> **题目**
能把下面的全部数据逐行排成编号列表吗？空行不要算进去。

> **输入数据**

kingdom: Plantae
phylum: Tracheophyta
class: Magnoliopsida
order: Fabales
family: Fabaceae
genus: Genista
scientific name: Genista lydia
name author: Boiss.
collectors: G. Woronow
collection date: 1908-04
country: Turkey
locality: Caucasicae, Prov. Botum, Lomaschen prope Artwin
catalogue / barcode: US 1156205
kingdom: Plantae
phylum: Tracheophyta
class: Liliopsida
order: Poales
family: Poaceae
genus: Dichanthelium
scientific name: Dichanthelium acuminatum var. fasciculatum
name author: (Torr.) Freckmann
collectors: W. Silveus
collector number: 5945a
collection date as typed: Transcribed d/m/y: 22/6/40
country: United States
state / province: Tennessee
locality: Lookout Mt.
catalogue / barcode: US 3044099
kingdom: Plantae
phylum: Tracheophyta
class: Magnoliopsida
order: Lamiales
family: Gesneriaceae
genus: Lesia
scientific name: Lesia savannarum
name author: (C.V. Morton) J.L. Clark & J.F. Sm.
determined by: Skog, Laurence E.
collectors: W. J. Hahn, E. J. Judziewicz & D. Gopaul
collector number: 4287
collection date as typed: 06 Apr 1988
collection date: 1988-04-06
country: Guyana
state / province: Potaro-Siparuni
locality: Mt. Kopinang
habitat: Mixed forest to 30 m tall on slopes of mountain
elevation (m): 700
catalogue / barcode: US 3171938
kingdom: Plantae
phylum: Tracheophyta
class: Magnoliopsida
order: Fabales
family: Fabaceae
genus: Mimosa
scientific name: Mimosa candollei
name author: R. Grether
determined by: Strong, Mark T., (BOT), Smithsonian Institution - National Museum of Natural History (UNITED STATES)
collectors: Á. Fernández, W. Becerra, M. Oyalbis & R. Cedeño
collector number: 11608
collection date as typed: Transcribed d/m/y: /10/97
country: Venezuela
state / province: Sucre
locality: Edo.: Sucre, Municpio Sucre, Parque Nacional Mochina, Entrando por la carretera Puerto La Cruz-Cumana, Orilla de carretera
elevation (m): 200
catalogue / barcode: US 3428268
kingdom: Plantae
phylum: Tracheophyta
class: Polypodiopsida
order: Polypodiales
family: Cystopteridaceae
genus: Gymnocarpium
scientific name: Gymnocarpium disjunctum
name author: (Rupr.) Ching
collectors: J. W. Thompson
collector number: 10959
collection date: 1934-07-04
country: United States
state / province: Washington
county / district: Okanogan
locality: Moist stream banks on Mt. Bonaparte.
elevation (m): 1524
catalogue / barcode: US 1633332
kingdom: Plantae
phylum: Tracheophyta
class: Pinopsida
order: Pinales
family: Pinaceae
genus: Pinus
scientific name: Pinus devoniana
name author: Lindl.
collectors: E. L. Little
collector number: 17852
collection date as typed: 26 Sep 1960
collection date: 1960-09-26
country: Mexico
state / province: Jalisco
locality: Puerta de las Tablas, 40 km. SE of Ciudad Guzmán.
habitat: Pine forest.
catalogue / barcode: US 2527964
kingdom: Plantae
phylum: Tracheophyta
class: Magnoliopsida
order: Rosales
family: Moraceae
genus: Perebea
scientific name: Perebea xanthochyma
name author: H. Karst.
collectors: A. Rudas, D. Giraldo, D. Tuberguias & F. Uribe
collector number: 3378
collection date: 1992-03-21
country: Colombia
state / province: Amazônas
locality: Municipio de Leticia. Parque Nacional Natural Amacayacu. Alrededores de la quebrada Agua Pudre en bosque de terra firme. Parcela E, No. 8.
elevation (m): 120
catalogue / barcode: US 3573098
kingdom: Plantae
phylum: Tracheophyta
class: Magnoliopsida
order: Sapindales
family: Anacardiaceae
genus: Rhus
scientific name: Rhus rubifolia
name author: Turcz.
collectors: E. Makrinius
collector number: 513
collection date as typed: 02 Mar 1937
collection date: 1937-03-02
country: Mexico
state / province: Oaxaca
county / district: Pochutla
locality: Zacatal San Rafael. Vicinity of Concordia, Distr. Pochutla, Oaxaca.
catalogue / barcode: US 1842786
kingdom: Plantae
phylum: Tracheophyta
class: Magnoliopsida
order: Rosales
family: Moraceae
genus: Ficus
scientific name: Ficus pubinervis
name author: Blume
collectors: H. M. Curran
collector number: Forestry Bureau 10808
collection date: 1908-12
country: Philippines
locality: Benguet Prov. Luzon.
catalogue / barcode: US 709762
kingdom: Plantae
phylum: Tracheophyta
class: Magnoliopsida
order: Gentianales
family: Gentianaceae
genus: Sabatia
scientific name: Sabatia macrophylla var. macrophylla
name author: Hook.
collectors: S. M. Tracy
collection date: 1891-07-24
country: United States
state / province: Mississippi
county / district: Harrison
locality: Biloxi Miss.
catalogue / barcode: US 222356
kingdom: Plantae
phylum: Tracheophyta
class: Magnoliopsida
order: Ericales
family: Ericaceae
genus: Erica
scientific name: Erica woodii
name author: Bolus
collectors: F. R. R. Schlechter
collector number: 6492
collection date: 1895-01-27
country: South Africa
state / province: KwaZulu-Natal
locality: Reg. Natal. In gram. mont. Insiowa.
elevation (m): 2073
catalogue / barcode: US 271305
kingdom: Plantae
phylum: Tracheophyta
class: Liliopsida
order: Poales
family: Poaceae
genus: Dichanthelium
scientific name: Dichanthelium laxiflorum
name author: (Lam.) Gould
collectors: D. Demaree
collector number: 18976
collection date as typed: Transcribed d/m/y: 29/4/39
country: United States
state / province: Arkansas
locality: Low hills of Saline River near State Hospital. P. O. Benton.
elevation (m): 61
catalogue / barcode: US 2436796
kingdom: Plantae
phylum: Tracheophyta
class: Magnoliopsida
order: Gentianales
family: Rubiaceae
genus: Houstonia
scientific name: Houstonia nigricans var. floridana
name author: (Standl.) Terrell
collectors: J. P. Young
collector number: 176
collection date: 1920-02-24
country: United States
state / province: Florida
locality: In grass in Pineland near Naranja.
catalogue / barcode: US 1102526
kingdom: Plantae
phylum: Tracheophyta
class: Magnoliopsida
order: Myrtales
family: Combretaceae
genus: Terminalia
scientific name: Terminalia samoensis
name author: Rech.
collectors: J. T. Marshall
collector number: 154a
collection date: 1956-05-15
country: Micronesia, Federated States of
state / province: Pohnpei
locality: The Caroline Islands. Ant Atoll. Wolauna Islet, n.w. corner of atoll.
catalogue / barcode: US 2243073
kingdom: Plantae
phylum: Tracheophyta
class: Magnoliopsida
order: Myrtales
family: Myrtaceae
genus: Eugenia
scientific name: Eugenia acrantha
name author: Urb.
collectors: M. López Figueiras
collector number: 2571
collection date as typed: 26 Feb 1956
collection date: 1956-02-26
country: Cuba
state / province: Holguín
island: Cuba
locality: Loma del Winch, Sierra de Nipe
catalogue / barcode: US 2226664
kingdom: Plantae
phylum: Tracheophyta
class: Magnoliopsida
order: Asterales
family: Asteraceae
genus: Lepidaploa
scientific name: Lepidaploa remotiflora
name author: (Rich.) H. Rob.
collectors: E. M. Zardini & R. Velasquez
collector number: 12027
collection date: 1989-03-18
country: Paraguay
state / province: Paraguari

> **书面作答**
1. kingdom: Plantae
2. phylum: Tracheophyta
3. class: Magnoliopsida
4. order: Fabales
5. family: Fabaceae
6. genus: Genista
7. scientific name: Genista lydia
8. name author: Boiss.
9. collectors: G. Woronow
10. collection date: 1908-04
11. country: Turkey
12. locality: Caucasicae, Prov. Botum, Lomaschen prope Artwin
13. catalogue / barcode: US 1156205
14. kingdom: Plantae
15. phylum: Tracheophyta
16. class: Liliopsida
17. order: Poales
18. family: Poaceae
19. genus: Dichanthelium
20. scientific name: Dichanthelium acuminatum var. fasciculatum
21. name author: (Torr.) Freckmann
22. collectors: W. Silveus
23. collector number: 5945a
24. collection date as typed: Transcribed d/m/y: 22/6/40
25. country: United States
26. state / province: Tennessee
27. locality: Lookout Mt.
28. catalogue / barcode: US 3044099
29. kingdom: Plantae
30. phylum: Tracheophyta
31. class: Magnoliopsida
32. order: Lamiales
33. family: Gesneriaceae
34. genus: Lesia
35. scientific name: Lesia savannarum
36. name author: (C.V. Morton) J.L. Clark & J.F. Sm.
37. determined by: Skog, Laurence E.
38. collectors: W. J. Hahn, E. J. Judziewicz & D. Gopaul
39. collector number: 4287
40. collection date as typed: 06 Apr 1988
41. collection date: 1988-04-06
42. country: Guyana
43. state / province: Potaro-Siparuni
44. locality: Mt. Kopinang
45. habitat: Mixed forest to 30 m tall on slopes of mountain
46. elevation (m): 700
47. catalogue / barcode: US 3171938
48. kingdom: Plantae
49. phylum: Tracheophyta
50. class: Magnoliopsida
51. order: Fabales
52. family: Fabaceae
53. genus: Mimosa
54. scientific name: Mimosa candollei
55. name author: R. Grether
56. determined by: Strong, Mark T., (BOT), Smithsonian Institution - National Museum of Natural History (UNITED STATES)
57. collectors: Á. Fernández, W. Becerra, M. Oyalbis & R. Cedeño
58. collector number: 11608
59. collection date as typed: Transcribed d/m/y: /10/97
60. country: Venezuela
61. state / province: Sucre
62. locality: Edo.: Sucre, Municpio Sucre, Parque Nacional Mochina, Entrando por la carretera Puerto La Cruz-Cumana, Orilla de carretera
63. elevation (m): 200
64. catalogue / barcode: US 3428268
65. kingdom: Plantae
66. phylum: Tracheophyta
67. class: Polypodiopsida
68. order: Polypodiales
69. family: Cystopteridaceae
70. genus: Gymnocarpium
71. scientific name: Gymnocarpium disjunctum
72. name author: (Rupr.) Ching
73. collectors: J. W. Thompson
74. collector number: 10959
75. collection date: 1934-07-04
76. country: United States
77. state / province: Washington
78. county / district: Okanogan
79. locality: Moist stream banks on Mt. Bonaparte.
80. elevation (m): 1524
81. catalogue / barcode: US 1633332
82. kingdom: Plantae
83. phylum: Tracheophyta
84. class: Pinopsida
85. order: Pinales
86. family: Pinaceae
87. genus: Pinus
88. scientific name: Pinus devoniana
89. name author: Lindl.
90. collectors: E. L. Little
91. collector number: 17852
92. collection date as typed: 26 Sep 1960
93. collection date: 1960-09-26
94. country: Mexico
95. state / province: Jalisco
96. locality: Puerta de las Tablas, 40 km. SE of Ciudad Guzmán.
97. habitat: Pine forest.
98. catalogue / barcode: US 2527964
99. kingdom: Plantae
100. phylum: Tracheophyta
101. class: Magnoliopsida
102. order: Rosales
103. family: Moraceae
104. genus: Perebea
105. scientific name: Perebea xanthochyma
106. name author: H. Karst.
107. collectors: A. Rudas, D. Giraldo, D. Tuberguias & F. Uribe
108. collector number: 3378
109. collection date: 1992-03-21
110. country: Colombia
111. state / province: Amazônas
112. locality: Municipio de Leticia. Parque Nacional Natural Amacayacu. Alrededores de la quebrada Agua Pudre en bosque de terra firme. Parcela E, No. 8.
113. elevation (m): 120
114. catalogue / barcode: US 3573098
115. kingdom: Plantae
116. phylum: Tracheophyta
117. class: Magnoliopsida
118. order: Sapindales
119. family: Anacardiaceae
120. genus: Rhus
121. scientific name: Rhus rubifolia
122. name author: Turcz.
123. collectors: E. Makrinius
124. collector number: 513
125. collection date as typed: 02 Mar 1937
126. collection date: 1937-03-02
127. country: Mexico
128. state / province: Oaxaca
129. county / district: Pochutla
130. locality: Zacatal San Rafael. Vicinity of Concordia, Distr. Pochutla, Oaxaca.
131. catalogue / barcode: US 1842786
132. kingdom: Plantae
133. phylum: Tracheophyta
134. class: Magnoliopsida
135. order: Rosales
136. family: Moraceae
137. genus: Ficus
138. scientific name: Ficus pubinervis
139. name author: Blume
140. collectors: H. M. Curran
141. collector number: Forestry Bureau 10808
142. collection date: 1908-12
143. country: Philippines
144. locality: Benguet Prov. Luzon.
145. catalogue / barcode: US 709762
146. kingdom: Plantae
147. phylum: Tracheophyta
148. class: Magnoliopsida
149. order: Gentianales
150. family: Gentianaceae
151. genus: Sabatia
152. scientific name: Sabatia macrophylla var. macrophylla
153. name author: Hook.
154. collectors: S. M. Tracy
155. collection date: 1891-07-24
156. country: United States
157. state / province: Mississippi
158. county / district: Harrison
159. locality: Biloxi Miss.
160. catalogue / barcode: US 222356
161. kingdom: Plantae
162. phylum: Tracheophyta
163. class: Magnoliopsida
164. order: Ericales
165. family: Ericaceae
166. genus: Erica
167. scientific name: Erica woodii
168. name author: Bolus
169. collectors: F. R. R. Schlechter
170. collector number: 6492
171. collection date: 1895-01-27
172. country: South Africa
173. state / province: KwaZulu-Natal
174. locality: Reg. Natal. In gram. mont. Insiowa.
175. elevation (m): 2073
176. catalogue / barcode: US 271305
177. kingdom: Plantae
178. phylum: Tracheophyta
179. class: Liliopsida
180. order: Poales
181. family: Poaceae
182. genus: Dichanthelium
183. scientific name: Dichanthelium laxiflorum
184. name author: (Lam.) Gould
185. collectors: D. Demaree
186. collector number: 18976
187. collection date as typed: Transcribed d/m/y: 29/4/39
188. country: United States
189. state / province: Arkansas
190. locality: Low hills of Saline River near State Hospital. P. O. Benton.
191. elevation (m): 61
192. catalogue / barcode: US 2436796
193. kingdom: Plantae
194. phylum: Tracheophyta
195. class: Magnoliopsida
196. order: Gentianales
197. family: Rubiaceae
198. genus: Houstonia
199. scientific name: Houstonia nigricans var. floridana
200. name author: (Standl.) Terrell
201. collectors: J. P. Young
202. collector number: 176
203. collection date: 1920-02-24
204. country: United States
205. state / province: Florida
206. locality: In grass in Pineland near Naranja.
207. catalogue / barcode: US 1102526
208. kingdom: Plantae
209. phylum: Tracheophyta
210. class: Magnoliopsida
211. order: Myrtales
212. family: Combretaceae
213. genus: Terminalia
214. scientific name: Terminalia samoensis
215. name author: Rech.
216. collectors: J. T. Marshall
217. collector number: 154a
218. collection date: 1956-05-15
219. country: Micronesia, Federated States of
220. state / province: Pohnpei
221. locality: The Caroline Islands. Ant Atoll. Wolauna Islet, n.w. corner of atoll.
222. catalogue / barcode: US 2243073
223. kingdom: Plantae
224. phylum: Tracheophyta
225. class: Magnoliopsida
226. order: Myrtales
227. family: Myrtaceae
228. genus: Eugenia
229. scientific name: Eugenia acrantha
230. name author: Urb.
231. collectors: M. López Figueiras
232. collector number: 2571
233. collection date as typed: 26 Feb 1956
234. collection date: 1956-02-26
235. country: Cuba
236. state / province: Holguín
237. island: Cuba
238. locality: Loma del Winch, Sierra de Nipe
239. catalogue / barcode: US 2226664
240. kingdom: Plantae
241. phylum: Tracheophyta
242. class: Magnoliopsida
243. order: Asterales
244. family: Asteraceae
245. genus: Lepidaploa
246. scientific name: Lepidaploa remotiflora
247. name author: (Rich.) H. Rob.
248. collectors: E. M. Zardini & R. Velasquez
249. collector number: 12027
250. collection date: 1989-03-18
251. country: Paraguay
252. state / province: Paraguari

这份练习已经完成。